However, instead of exiting, these scanners continued to accept more connections and then drop them. This effectively stopped all scanning on those servers. Once all the scanners with corrupted had effectively dropped out out service, there was no longer enough scanning engines online to handle the volume of incoming email. This prevented incoming mail from being accepted consistently, but some was still getting in.

Unfortunately, it got worse. Many of those scanning engines corrupted enough internal data that they stopped even trying to accept new connections. Instead, they just printed out a bogus error message ("ERROR: accept() failed: Loaded 362916 signatures.") repeatedly in a tight loop. Eventually, this bogus log data filled up all disk space on partition with the logs on the MXs. The MXs serve double duty, handling both (re)delivery (which uses very little CPU) and scanning services (which use very little disk resources). When those partitions filled, the mail services were unable to write out their logs, causing them to stall and leaving the mail that was already on the server undeliverable.
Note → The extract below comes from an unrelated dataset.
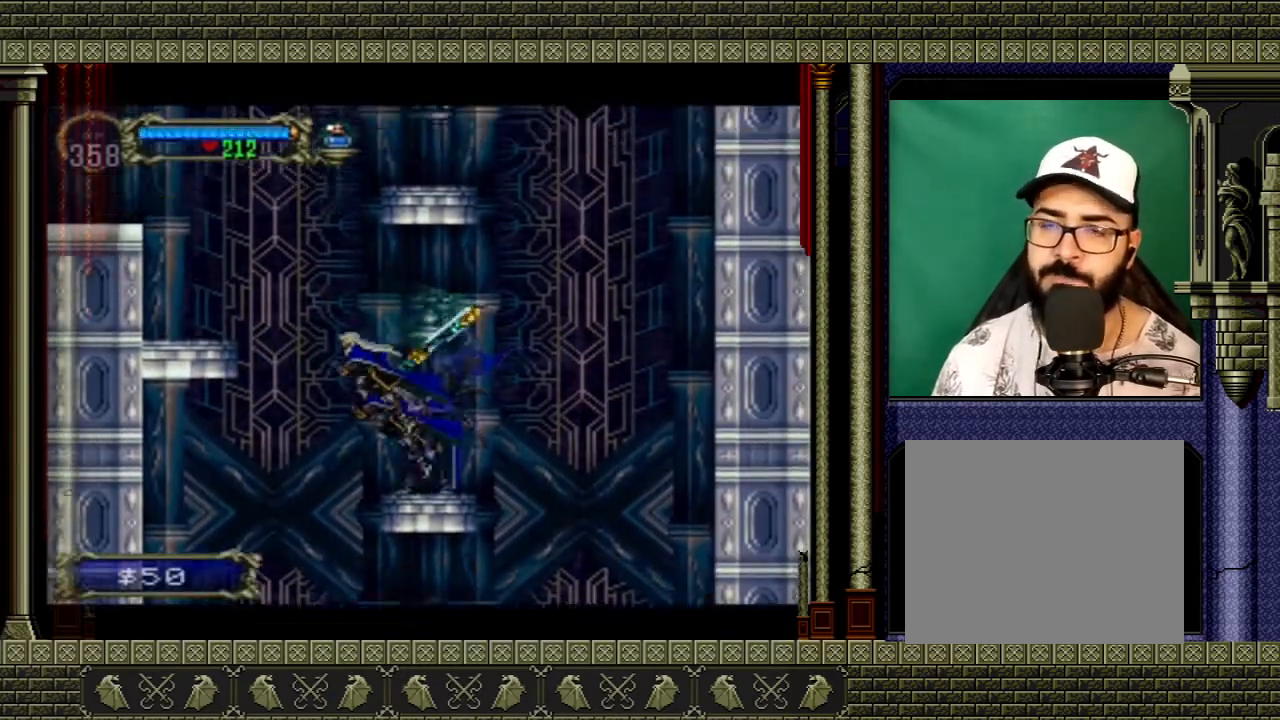
{"buttons": [], "left_stick": "left", "right_stick": "center", "events": [[467, "A", "up"]]}
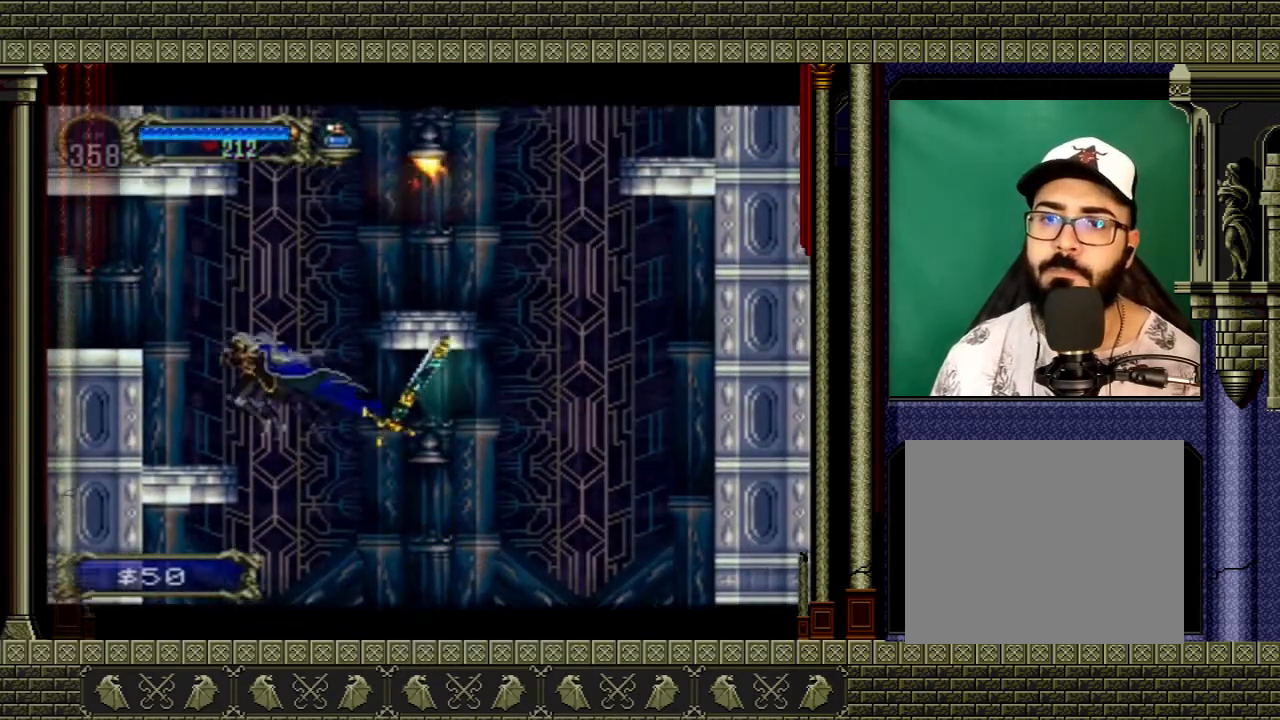
{"buttons": ["A"], "left_stick": "center", "right_stick": "center", "events": [[167, "left_stick", "center"], [467, "A", "down"]]}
An update to ClamAV had been made available yesterday, so I figured that the broken data files would likely work in the newer version. However, even that proved to be a problem. After upgrading, the newer version crashed when it tried to read two leftover data files from the older version. This, combined with a typo I made when updating the config files loaded the CPUs and filled all RAM, causing half of the MXs to become inaccessible. This is when the previously mentioned reboots had to be executed.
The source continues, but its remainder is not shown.